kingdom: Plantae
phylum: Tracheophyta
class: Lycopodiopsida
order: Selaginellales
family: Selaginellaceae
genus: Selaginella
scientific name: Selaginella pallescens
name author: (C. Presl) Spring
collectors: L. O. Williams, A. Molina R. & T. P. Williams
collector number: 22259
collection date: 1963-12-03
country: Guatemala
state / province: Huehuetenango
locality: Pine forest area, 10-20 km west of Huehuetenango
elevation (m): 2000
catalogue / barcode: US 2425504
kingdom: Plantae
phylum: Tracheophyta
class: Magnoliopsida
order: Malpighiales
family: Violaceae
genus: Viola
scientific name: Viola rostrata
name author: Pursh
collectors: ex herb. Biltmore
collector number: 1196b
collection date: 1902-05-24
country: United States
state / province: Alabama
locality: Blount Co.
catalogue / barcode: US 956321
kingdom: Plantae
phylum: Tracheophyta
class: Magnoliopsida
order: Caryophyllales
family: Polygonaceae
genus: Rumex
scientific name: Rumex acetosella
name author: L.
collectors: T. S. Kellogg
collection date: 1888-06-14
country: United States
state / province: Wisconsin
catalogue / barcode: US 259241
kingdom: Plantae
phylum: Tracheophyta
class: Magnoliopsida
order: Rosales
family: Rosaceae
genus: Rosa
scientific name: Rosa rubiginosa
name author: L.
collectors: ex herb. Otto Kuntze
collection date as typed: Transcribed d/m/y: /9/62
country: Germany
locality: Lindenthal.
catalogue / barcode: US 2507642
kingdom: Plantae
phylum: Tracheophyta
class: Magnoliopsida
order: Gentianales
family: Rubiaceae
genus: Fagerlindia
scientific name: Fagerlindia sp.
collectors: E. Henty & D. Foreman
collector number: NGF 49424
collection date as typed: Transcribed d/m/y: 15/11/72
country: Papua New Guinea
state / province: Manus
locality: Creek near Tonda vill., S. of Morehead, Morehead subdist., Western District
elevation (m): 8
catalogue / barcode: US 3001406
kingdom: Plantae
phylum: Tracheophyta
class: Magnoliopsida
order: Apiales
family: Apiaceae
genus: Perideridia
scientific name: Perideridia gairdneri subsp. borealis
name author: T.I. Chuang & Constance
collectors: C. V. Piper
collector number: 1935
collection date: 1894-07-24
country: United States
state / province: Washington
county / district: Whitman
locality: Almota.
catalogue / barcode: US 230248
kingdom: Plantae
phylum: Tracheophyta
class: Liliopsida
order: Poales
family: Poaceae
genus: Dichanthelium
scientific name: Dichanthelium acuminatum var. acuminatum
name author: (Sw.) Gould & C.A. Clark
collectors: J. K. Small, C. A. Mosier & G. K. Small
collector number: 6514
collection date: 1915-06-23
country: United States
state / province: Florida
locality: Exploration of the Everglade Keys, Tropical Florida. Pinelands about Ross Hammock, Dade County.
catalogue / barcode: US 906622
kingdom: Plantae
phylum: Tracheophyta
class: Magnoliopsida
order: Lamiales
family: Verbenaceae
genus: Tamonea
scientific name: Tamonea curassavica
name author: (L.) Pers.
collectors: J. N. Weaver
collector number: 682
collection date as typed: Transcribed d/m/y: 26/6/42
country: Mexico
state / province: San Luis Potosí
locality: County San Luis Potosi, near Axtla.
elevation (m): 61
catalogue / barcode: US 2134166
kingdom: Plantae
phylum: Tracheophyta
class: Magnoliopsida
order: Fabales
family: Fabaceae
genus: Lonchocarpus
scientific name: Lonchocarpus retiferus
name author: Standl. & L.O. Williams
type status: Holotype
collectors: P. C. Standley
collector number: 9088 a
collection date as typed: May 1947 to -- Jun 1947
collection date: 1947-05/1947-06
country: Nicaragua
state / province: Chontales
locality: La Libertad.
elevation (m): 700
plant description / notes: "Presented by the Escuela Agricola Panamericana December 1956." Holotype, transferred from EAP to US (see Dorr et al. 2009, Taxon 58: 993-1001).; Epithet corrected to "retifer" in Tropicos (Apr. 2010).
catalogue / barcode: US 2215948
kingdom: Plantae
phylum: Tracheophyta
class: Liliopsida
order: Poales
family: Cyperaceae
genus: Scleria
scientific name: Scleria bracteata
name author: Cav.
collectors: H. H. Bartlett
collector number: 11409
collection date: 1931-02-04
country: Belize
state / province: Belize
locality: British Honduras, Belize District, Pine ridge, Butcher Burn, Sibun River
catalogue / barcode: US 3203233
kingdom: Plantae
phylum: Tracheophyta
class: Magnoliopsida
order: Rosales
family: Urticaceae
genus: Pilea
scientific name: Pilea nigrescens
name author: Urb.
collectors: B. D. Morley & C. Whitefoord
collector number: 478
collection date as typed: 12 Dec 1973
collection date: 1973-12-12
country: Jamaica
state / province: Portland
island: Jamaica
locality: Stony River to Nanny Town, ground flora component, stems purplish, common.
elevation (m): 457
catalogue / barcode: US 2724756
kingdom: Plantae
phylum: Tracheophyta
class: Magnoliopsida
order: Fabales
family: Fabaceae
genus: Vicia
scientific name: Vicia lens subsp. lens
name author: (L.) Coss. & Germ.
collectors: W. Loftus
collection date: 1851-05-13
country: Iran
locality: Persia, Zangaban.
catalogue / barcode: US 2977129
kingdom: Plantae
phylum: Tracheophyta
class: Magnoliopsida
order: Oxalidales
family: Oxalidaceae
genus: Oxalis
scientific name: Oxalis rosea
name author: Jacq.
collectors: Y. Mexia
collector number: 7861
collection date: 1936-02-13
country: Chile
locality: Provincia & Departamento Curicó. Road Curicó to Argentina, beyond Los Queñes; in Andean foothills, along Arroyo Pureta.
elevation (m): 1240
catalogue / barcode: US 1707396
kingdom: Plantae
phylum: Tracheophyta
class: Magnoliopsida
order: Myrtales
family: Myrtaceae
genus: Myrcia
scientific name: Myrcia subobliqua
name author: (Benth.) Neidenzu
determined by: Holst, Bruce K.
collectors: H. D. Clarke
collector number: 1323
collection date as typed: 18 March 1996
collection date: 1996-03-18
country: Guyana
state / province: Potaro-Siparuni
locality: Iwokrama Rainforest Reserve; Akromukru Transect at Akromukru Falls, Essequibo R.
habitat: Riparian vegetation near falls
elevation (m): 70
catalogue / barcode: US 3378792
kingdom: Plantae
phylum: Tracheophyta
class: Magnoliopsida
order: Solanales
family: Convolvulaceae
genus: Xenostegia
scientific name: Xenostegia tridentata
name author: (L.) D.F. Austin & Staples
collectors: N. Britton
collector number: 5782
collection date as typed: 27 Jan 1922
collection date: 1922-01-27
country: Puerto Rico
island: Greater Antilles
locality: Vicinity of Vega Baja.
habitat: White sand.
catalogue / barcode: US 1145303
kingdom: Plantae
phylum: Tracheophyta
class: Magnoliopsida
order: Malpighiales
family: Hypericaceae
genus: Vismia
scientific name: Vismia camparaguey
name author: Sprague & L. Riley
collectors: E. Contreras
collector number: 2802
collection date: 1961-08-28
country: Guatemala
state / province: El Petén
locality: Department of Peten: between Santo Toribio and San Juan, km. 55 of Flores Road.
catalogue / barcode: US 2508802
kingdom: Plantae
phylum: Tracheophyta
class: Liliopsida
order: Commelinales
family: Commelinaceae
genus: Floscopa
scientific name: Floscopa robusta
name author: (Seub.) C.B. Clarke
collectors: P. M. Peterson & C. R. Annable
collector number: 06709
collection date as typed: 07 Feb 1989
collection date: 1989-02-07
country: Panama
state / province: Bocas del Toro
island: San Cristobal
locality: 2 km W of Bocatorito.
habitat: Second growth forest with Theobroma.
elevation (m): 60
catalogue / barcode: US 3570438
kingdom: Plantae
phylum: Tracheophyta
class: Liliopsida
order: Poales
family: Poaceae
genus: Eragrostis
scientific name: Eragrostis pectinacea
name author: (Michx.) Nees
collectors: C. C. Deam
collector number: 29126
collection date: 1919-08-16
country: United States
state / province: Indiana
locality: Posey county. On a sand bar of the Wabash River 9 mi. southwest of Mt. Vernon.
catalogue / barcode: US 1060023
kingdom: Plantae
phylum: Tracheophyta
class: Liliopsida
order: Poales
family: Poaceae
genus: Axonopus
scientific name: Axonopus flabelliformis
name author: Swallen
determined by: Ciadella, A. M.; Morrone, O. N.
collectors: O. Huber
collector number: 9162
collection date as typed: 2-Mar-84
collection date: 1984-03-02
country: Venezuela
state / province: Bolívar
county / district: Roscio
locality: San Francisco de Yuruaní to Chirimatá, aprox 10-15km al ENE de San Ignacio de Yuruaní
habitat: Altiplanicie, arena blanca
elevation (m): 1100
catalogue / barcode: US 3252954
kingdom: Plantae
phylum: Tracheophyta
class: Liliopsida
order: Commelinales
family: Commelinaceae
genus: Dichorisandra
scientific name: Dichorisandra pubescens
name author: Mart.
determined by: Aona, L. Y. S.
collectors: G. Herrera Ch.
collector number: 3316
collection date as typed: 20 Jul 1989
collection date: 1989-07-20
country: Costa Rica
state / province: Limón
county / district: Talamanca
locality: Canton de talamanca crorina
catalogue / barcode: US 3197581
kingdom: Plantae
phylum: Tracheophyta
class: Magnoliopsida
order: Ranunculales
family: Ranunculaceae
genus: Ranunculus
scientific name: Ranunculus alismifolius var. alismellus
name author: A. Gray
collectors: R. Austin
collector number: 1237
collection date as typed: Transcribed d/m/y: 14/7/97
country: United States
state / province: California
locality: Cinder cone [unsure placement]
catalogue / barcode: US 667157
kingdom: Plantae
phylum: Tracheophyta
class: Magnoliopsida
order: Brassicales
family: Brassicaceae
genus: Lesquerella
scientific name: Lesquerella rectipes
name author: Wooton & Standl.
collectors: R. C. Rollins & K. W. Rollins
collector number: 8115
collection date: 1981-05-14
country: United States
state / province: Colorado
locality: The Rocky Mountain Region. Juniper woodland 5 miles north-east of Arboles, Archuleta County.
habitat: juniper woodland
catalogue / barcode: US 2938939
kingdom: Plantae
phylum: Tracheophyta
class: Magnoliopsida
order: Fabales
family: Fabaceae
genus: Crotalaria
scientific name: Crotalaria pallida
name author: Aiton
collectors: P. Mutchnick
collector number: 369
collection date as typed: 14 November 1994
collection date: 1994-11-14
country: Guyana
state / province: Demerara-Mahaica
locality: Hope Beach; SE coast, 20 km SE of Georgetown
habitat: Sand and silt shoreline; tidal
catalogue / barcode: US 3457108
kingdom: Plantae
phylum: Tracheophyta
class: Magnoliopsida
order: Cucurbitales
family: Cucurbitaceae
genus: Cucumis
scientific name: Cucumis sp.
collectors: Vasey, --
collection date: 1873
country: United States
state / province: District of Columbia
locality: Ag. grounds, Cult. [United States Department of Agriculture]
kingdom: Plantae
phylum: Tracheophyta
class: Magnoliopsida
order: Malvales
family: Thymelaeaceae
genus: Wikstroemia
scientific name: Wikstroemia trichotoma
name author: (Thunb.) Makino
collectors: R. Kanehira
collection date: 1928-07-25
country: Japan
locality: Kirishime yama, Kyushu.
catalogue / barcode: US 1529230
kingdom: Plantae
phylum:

● **WRITTEN TASK**:
Reproduce verbatim the lines starting with the line containing "family: Brassicaceae" and continuing through the line containing "state / province: Demerara-Mahaica", both included.

● **RESPONSE**:
family: Brassicaceae
genus: Lesquerella
scientific name: Lesquerella rectipes
name author: Wooton & Standl.
collectors: R. C. Rollins & K. W. Rollins
collector number: 8115
collection date: 1981-05-14
country: United States
state / province: Colorado
locality: The Rocky Mountain Region. Juniper woodland 5 miles north-east of Arboles, Archuleta County.
habitat: juniper woodland
catalogue / barcode: US 2938939
kingdom: Plantae
phylum: Tracheophyta
class: Magnoliopsida
order: Fabales
family: Fabaceae
genus: Crotalaria
scientific name: Crotalaria pallida
name author: Aiton
collectors: P. Mutchnick
collector number: 369
collection date as typed: 14 November 1994
collection date: 1994-11-14
country: Guyana
state / province: Demerara-Mahaica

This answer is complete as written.